:: Exercises to complete ::
**1)** Decide whether each statement below agrees with the policing passage. For (a), (b), and (c), answer yes or no and quote the words of the passage that decide it.
(a) The Institute of Crime Science found that less than 1 percent of the population commits nearly all gun violence.
(b) Gunfire tends to be over-reported to police.
(c) The digital investigative case folder is limited to gunshot cases.
**2)** According to the policing passage, what can supervisors do with real-time visibility and reporting? List every such action it names.
**3)** Write a continuation of the policing passage, picking up right after its final sentence.

In reality, due to the significant under-reporting of gunfire, police don’t know about the incidents, so they can’t respond. That’s why a platform like SafetySmart, which addresses the gunshot detection problem, is critical to helping police disrupt the cycle of gun violence, get to victims faster, and find the evidence they need to get shooters off the streets.
This is because gunshot detection technology helps police not only respond to incidents but also enables systematic analysis of where the vast majority of shooting crimes occur. The Institute of Crime Science found that only 6 percent of people commit 50 percent of crime, and less than 1 percent of the population commits nearly all gun violence. A focused approach drives a large positive impact with a minimal amount of arrests.
With this data on hand, law enforcement can more effectively police criminals while serving and protecting communities.
#2. Investigative Case Management
In the midst of declining clearance rates, with more gunshot evidence available, police departments are able to make more and better cases. But with investigative resources often strained, that means they need a way to more effectively manage individual cases and case workload.
In an integrated precision policing platform, gunshot cases (and cases of all types like property crime, robbery, and others) can be centralized and managed from a digital investigative case folder.
With a purpose-built, modern investigative case builder, investigators can track, analyze, and collaborate on case details, empowering law enforcement agencies to solve crime more efficiently and effectively and create courtroom-ready cases to improve clearance rates.
This tool is a critical piece of the 2.0 framework as it supports law enforcement’s ability to address crime and protect the community while driving transparency, accountability, and collaboration through the entirety of the case’s progression. With real-time visibility and reporting, supervisors can manage investigator workload, track training requirements and detect training gaps to drive optimal performance.

:: Data to examine ::
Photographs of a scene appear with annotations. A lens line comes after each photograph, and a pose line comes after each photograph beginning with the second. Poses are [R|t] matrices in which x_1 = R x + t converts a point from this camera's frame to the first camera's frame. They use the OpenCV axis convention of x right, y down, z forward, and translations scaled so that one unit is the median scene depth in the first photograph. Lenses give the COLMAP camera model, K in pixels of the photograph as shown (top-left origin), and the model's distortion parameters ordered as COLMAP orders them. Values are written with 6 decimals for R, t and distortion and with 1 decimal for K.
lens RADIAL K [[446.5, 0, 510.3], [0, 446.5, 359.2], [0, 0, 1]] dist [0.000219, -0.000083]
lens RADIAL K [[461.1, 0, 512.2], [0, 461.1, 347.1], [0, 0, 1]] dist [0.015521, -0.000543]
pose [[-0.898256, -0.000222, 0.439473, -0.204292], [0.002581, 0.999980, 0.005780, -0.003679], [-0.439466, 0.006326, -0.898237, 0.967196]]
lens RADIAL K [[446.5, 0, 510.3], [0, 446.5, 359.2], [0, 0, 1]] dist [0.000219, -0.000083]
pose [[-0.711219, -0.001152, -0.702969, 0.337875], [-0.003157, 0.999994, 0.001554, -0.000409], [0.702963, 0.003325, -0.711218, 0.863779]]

==

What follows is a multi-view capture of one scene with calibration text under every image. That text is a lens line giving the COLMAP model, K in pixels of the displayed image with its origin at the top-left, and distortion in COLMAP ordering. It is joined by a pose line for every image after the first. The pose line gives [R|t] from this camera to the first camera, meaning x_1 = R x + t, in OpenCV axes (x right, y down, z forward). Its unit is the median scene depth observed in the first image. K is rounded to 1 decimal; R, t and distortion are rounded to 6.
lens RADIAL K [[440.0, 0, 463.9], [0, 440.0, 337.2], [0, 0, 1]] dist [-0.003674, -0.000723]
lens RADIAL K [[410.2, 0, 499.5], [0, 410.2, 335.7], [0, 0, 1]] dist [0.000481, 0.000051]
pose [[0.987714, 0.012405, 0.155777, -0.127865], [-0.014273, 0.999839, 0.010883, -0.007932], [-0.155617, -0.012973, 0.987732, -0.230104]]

:: Outputs in order ::
**1)**
(a) Yes: "less than 1 percent of the population commits nearly all gun violence"
(b) No: "due to the significant under-reporting of gunfire, police don’t know about the incidents"
(c) No: "gunshot cases (and cases of all types like property crime, robbery, and others) can be centralized and managed from a digital investigative case folder"

**2)**
- Manage investigator workload
- Track training requirements
- Detect training gaps

**3)**
#3. Patrol Management
Policing today may be more challenging than ever and a series of events over the last few years have eroded the police-community relationship. According to a 2020 Gallup poll citizen confidence in police hit a 25-year low. One key contributing factor has been the use of outdated tools and practices that lead to low-impact patrol plans and the unintentional over-policing and under-serving of some communities. It doesn’t have to be that way.
To overcome this, police need a patrol management solution that leverages objective data and machine learning to direct officers to locations with the highest areas of risk that are both crime and time-specific. Patrol management is different from traditional hot spot policing because it’s built on a foundation of protecting civil liberties and emphasizes a problem-solving and crime prevention approach, rather than enforcement. The solution uses the following approach to mitigate bias:
- Utilizes crime event data that is least susceptible to unintentional bias
- Incorporates publicly available sources of data, excluding personal data
- Maximizes the reduction of harm with intelligent patrol metering and controls
- Enables officer oversight and accountability with shift and tactic reports
- Promotes transparency into how it works and what data it uses
This directly supports the 2.0 framework, helping police prevent crime, make a positive impact on their community, and promote transparency, accountability, and officer performance.
Gun violence, low clearance rates, and outdated patrol tactics are three key issues that are making it more difficult for police to effectively fight crime and strengthen community relationships. With tools directly targeting each issue, integrated into one seamless platform, police can now better address these issues and restore community trust.
As more police organizations turn to precision policing technology and embrace the 2.0 framework, the future of reducing crime and improving police-community relations looks bright.